Under the ADEA, it is "unlawful for an employer . . . to fail or refuse
to hire or to discharge any individual or otherwise discriminate against
any individual with respect to his compensation, terms, conditions,
or privileges of employment, because of such individual's age." 29
U.S.C. § 623(a)(1). When a complainant alleges that he or she has been
disparately treated by the employing agency as a result of unlawful
age discrimination, "liability depends on whether the protected trait
(under the ADEA, age) actually motivated the employer's decision."
Reeves v. Sanderson Plumbing Prods., Inc., 530 U.S. 133, 141 (2000)
(citing Hazen Paper Co. v. Biggins, 507 U.S. 604,610 (1993)). "That is,
[complainant's] age must have actually played a role in the employer's
decision making process and had a determinative influence on the outcome."
Id.
To establish a prima facie case of disparate treatment on the basis
of age, Complainant must show that he or she (1) had membership in the
group of persons protected under the ADEA (i.e, persons age 40 or over);
(2) was subjected to an adverse employment action concerning a term,
condition, or privilege of employment; and (3) was treated differently
than similarly situated employees outside her protected class, or there
is some other evidentiary link between membership in the protected class
and the adverse employment action. McCreavy v. Department of Defense,
EEOC Appeal No. 0120070257 (April 14, 2008); Saenz v. Department of the
Navy, EEOC Request No. 05950927 (Jan. 9, 1998); Trejo v. Social Security
Administration, EEOC Appeal No. 0120093260 (Oct. 22, 2009).

:::::

### DIRECTIVES
**a.** Please decide whether each statement agrees with the passage on age discrimination, answering yes or no and quoting the words of the passage that settle it: (i) the group protected under the ADEA is persons age 40 or over; (ii) the ADEA covers only an employer's decisions about hiring; (iii) under the ADEA, liability depends on whether age actually motivated the employer's decision.
**b.** Extract from the passage on age discrimination the words starting with "Under the ADEA, it" and going on through "133, 141 (2000)".

(Stored items)
:::::

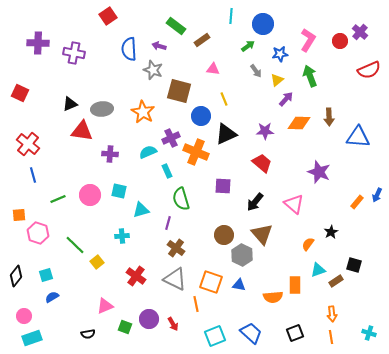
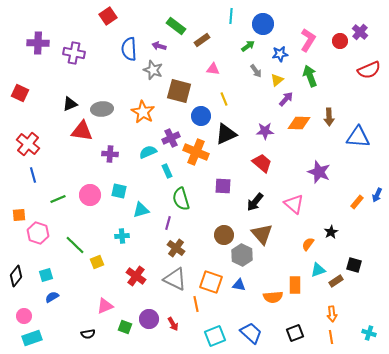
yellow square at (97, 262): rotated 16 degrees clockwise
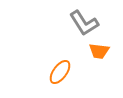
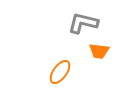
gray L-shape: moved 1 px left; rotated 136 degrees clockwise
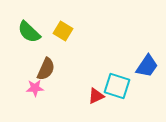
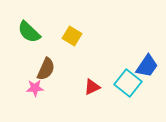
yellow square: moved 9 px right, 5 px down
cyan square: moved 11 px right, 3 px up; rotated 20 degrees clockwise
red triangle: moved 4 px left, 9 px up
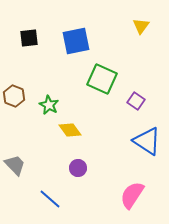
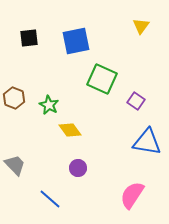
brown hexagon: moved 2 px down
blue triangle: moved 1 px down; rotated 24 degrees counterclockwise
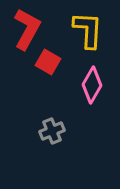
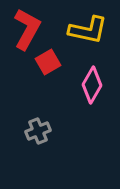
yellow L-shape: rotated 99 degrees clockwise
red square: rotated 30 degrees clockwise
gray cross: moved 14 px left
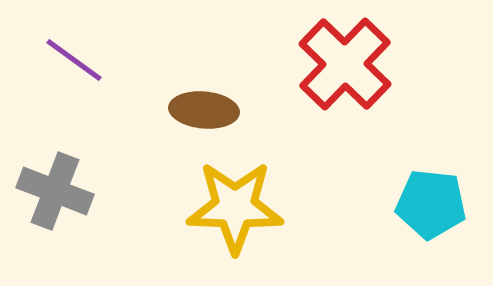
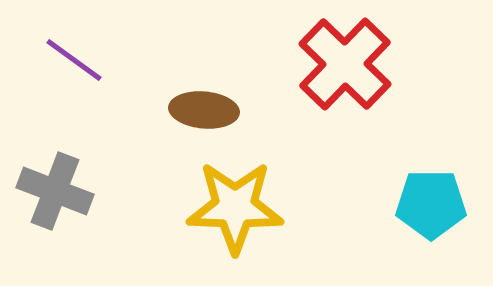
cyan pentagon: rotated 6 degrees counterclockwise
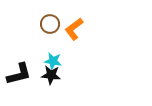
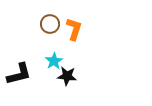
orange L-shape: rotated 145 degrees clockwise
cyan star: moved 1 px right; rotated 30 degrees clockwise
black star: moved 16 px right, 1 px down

:::::

### SOLUTIONS IN ORDER
**a.**
(i) Yes: "persons age 40 or over"
(ii) No: "to fail or refuse to hire or to discharge any individual or otherwise discriminate against any individual with respect to his compensation, terms, conditions, or privileges of employment"
(iii) Yes: "liability depends on whether the protected trait (under the ADEA, age) actually motivated the employer's decision."

**b.**
Under the ADEA, it is "unlawful for an employer . . . to fail or refuse
to hire or to discharge any individual or otherwise discriminate against
any individual with respect to his compensation, terms, conditions,
or privileges of employment, because of such individual's age." 29
U.S.C. § 623(a)(1). When a complainant alleges that he or she has been
disparately treated by the employing agency as a result of unlawful
age discrimination, "liability depends on whether the protected trait
(under the ADEA, age) actually motivated the employer's decision."
Reeves v. Sanderson Plumbing Prods., Inc., 530 U.S. 133, 141 (2000)